Only one number is wanted: the count of lines in the records below that hold the word "posedge".

Start of PROVIDED DATA

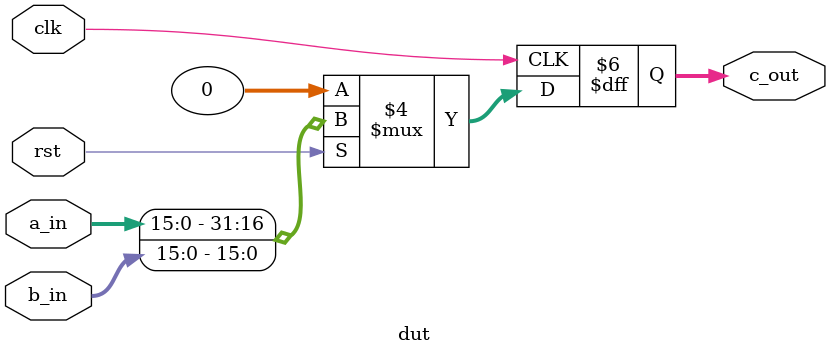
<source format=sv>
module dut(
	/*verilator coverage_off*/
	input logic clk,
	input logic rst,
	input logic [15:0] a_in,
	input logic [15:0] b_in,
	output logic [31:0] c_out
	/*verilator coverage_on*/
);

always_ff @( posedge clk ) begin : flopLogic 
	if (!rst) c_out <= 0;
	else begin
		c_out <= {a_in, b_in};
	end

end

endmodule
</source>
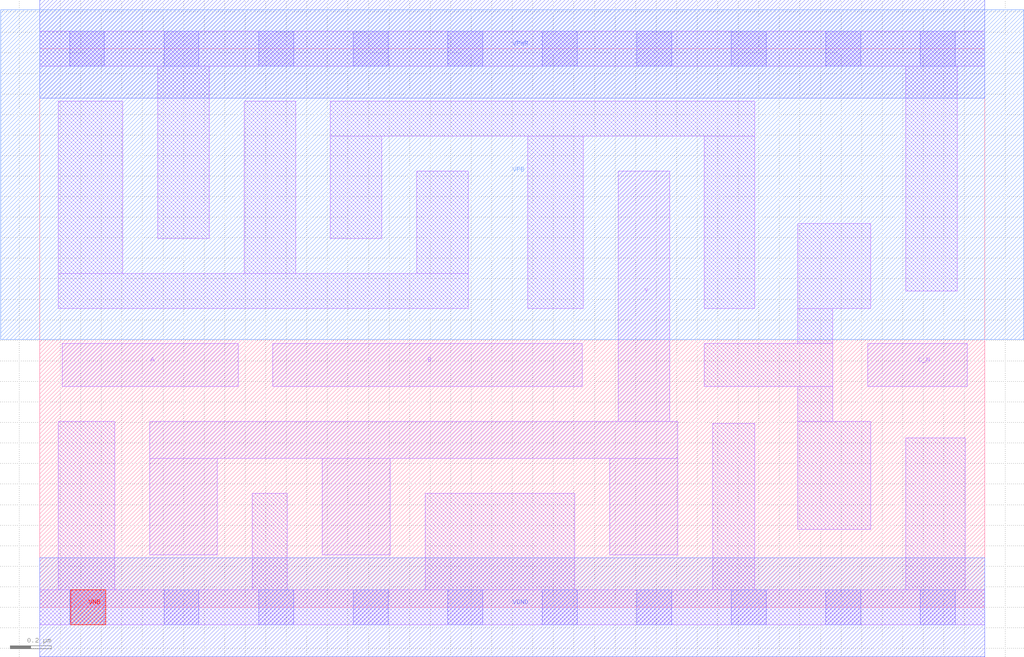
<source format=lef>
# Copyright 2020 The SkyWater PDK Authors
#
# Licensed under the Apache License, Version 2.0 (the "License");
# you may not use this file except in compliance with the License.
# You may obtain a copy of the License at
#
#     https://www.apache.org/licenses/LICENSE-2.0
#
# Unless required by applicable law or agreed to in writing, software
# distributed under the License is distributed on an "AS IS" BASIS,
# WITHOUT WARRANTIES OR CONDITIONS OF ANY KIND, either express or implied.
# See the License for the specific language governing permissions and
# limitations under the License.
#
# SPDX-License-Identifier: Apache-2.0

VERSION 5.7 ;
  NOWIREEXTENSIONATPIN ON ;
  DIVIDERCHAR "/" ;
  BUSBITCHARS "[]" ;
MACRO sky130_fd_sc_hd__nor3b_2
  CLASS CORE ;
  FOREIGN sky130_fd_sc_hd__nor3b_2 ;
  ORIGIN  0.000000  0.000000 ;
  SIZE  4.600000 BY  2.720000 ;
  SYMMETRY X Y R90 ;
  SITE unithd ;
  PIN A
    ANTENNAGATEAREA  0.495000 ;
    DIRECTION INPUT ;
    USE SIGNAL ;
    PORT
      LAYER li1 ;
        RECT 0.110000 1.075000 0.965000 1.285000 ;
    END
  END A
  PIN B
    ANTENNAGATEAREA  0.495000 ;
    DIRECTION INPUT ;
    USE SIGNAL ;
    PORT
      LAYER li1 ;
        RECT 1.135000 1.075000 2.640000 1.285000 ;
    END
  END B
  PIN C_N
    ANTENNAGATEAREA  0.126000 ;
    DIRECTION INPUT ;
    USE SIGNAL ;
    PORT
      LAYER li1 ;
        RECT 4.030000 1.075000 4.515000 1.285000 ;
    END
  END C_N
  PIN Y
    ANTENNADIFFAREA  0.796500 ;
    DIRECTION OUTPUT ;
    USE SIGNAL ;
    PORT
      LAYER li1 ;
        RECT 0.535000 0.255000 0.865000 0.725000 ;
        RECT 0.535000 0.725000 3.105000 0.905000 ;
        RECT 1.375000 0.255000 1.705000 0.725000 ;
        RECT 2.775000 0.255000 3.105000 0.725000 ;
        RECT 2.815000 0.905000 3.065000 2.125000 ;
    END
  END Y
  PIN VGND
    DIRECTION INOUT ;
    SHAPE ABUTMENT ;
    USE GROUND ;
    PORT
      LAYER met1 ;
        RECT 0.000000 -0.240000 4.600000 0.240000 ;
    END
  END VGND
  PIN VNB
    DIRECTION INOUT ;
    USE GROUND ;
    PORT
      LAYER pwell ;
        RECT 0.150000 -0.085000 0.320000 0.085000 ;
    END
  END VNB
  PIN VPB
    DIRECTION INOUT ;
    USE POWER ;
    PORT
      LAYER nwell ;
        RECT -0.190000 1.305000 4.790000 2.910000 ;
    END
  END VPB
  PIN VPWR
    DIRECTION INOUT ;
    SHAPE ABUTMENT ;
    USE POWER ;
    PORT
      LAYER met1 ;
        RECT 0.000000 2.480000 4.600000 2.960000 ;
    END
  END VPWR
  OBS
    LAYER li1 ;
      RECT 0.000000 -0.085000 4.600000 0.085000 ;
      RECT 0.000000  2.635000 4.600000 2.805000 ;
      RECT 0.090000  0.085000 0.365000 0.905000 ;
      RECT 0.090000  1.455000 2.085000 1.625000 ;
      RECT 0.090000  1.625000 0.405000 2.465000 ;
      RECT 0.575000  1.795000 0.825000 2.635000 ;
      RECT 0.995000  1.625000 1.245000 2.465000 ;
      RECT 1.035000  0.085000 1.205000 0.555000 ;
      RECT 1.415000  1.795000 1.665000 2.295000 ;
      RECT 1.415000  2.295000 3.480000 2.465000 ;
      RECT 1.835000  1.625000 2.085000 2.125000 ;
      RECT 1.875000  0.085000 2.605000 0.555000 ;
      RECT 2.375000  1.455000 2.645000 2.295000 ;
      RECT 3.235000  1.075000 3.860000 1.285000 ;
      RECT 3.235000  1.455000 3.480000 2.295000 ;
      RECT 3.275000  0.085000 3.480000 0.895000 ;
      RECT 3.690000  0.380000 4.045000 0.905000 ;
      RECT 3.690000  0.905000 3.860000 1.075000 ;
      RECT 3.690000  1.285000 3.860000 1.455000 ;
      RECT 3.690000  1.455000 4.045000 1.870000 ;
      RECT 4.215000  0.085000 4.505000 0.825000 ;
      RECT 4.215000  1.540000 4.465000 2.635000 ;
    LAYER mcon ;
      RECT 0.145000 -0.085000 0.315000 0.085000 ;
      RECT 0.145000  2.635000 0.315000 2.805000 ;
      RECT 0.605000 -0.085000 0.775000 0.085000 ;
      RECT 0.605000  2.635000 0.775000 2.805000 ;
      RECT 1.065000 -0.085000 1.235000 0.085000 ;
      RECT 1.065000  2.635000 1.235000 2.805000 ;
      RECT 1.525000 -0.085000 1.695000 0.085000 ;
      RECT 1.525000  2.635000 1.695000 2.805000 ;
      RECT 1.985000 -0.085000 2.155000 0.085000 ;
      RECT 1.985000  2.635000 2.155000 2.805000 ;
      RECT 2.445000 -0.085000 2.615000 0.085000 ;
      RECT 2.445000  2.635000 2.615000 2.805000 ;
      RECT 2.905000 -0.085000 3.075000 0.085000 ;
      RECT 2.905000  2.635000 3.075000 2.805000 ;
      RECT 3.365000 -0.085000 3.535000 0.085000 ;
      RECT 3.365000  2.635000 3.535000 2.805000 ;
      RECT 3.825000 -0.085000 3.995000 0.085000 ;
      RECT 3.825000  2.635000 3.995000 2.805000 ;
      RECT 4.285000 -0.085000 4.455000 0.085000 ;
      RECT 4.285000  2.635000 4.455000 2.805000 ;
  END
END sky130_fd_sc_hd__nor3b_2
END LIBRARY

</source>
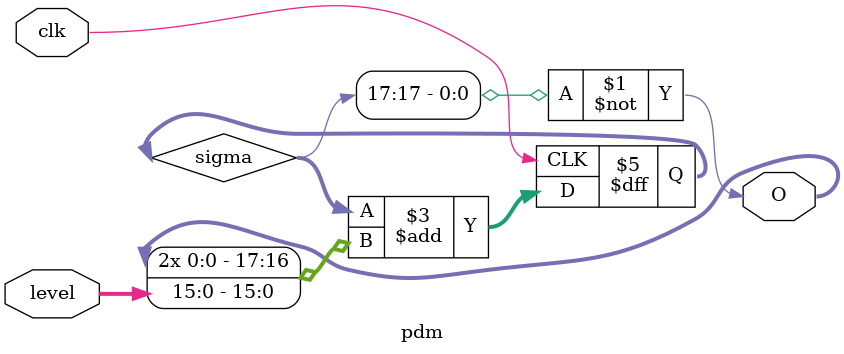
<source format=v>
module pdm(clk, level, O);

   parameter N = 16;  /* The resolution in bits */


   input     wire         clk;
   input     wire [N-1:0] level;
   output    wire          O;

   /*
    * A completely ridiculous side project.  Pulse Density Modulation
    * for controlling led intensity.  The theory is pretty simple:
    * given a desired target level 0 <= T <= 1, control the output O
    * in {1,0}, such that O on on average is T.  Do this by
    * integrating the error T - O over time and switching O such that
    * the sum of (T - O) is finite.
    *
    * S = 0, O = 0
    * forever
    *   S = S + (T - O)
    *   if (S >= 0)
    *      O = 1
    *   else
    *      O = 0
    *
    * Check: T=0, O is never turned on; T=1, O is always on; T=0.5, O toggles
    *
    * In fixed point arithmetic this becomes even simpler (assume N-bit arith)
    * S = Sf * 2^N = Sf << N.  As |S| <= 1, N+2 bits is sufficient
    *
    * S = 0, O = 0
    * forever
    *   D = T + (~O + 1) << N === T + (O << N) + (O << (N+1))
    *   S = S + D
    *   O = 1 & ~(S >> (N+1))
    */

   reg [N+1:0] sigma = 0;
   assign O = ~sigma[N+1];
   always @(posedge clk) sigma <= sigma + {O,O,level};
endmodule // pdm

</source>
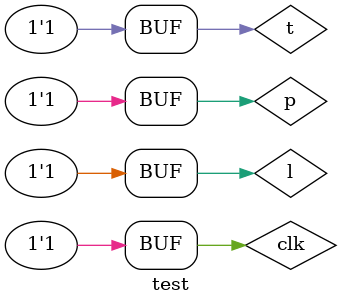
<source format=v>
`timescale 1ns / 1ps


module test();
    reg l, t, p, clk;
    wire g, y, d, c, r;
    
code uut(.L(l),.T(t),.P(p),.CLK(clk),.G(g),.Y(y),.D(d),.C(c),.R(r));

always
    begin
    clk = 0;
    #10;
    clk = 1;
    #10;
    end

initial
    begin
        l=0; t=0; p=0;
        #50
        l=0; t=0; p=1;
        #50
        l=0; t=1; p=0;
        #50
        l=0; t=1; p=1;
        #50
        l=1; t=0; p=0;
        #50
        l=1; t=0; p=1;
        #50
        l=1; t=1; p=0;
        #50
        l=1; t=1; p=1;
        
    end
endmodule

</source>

End of PROVIDED DATA

- _ANSWER TO THE EXERCISE_
2